Submitted to: Virology
Publication Type: Peer Reviewed Journal
Publication Acceptance Date: 9/20/2009
Publication Date: 12/20/2009
Citation: Drechsler, Y., Bohls, R.L., Smith, R., Silvy, N., Lillehoj, H.S., Collisson, E. 2009. An avian, oncogenic retrovirus replicates in vivo in more than 50% of CD4+ and CD8+ T lymphocytes from an endangered grouse. Virology. (83)380-386. Interpretive Summary: Reticuloendotheliosis virus (REV), an avian oncogenic retrovirus REV are a group of viruses in the family Retroviridae, infect praire chickens in the captive breeding flock and this virus has been associated with acute cell neoplasia, runting disease, and chronic cell neoplasia of lymphoid and other tissues. A major obstacle to breeding the Attwater's prairie chicken (APC) has been the recurring emergence of REV. REV has been suggested to be immunosuppressive. Currently, nothing is known of the cellular immune system or the pathogenesis of REV in prairie chickens, including the role of cellular immunity in controlling viral infection. Critical to the avian immune response to viral infection, chicken T lymphocytes have been shown to control antigen specific control of viral infection. Direct infection could functionally affect cells of the immune system and explain the immunosuppressive nature of REV. The alterations in phenotype of lymphocytes could be associated directly with infection or indirectly, as a result of immune stimulation of CD8+ T lymphocytes. In this study, Western University of Health Sciences collaborated with ARS scientists to find that a decrease in CD8+ cells was associated with wasting of REV-infected birds suggesting an association of decreased T-cell subset with immunosuppression. This finding is important to understand the immune suppression mechanism mediated by REV infection. This new knowledge will help in the designing strategy against REV infection in APC.

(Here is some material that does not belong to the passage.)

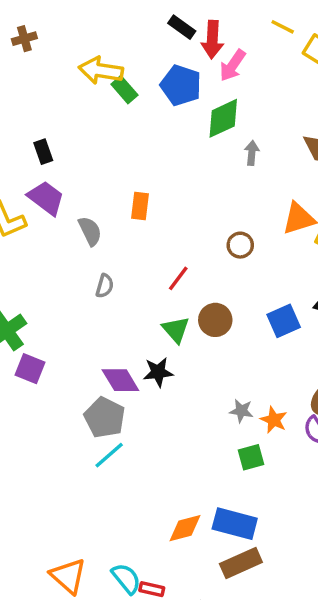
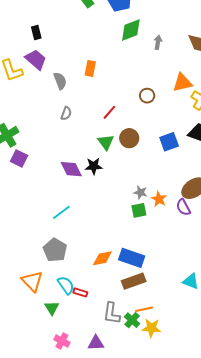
green diamond: (223, 118) -> (131, 30), moved
gray pentagon: (105, 418) -> (55, 250), moved
green square: (251, 457) -> (139, 210), moved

Technical Abstract: Reoccurring infection of reticuloendotheliosis virus (REV), an avian oncogenic retrovirus, has been a major obstacle in attempts to breed and release an endangered grouse, the Attwater's prairie chicken (Tympanicus cupido attwateri). REV infection of these birds in breeding facilities was found to result in significant decreases in the CD4+ and increases in the CD8+ lymphocyte populations, although experimental infection of birds resulted in only increases in the CD8+ lymphocytes. Because our indirect immunofluorescent assay readily detected infection of both CD4+ and CD8+ lymphocytes, a triple labeling flow cytometric procedure was developed to quantify the individual lymphocytes infected in vivo with REV. Lymphocytes were gated with a biotinylated pan-leukocyte marker bound to streptavidin R-PE-Cy5. Chicken CD4 or CD8 specific mouse MAb directly labeled with R-PE identified the phenotype and with permeabilizing of cells, infection was indirectly labeled with rabbit IgG specific for the REV gag polypeptide and FITC conjugated goat anti-rabbit antibody. More than 50% of the total lymphocytes and of the total CD4+ or CD8+ lymphocytes supported in vivo viral expression in all infected birds examined. Remarkably, this level of infection was detected in the absence of visible clinical signs of illness.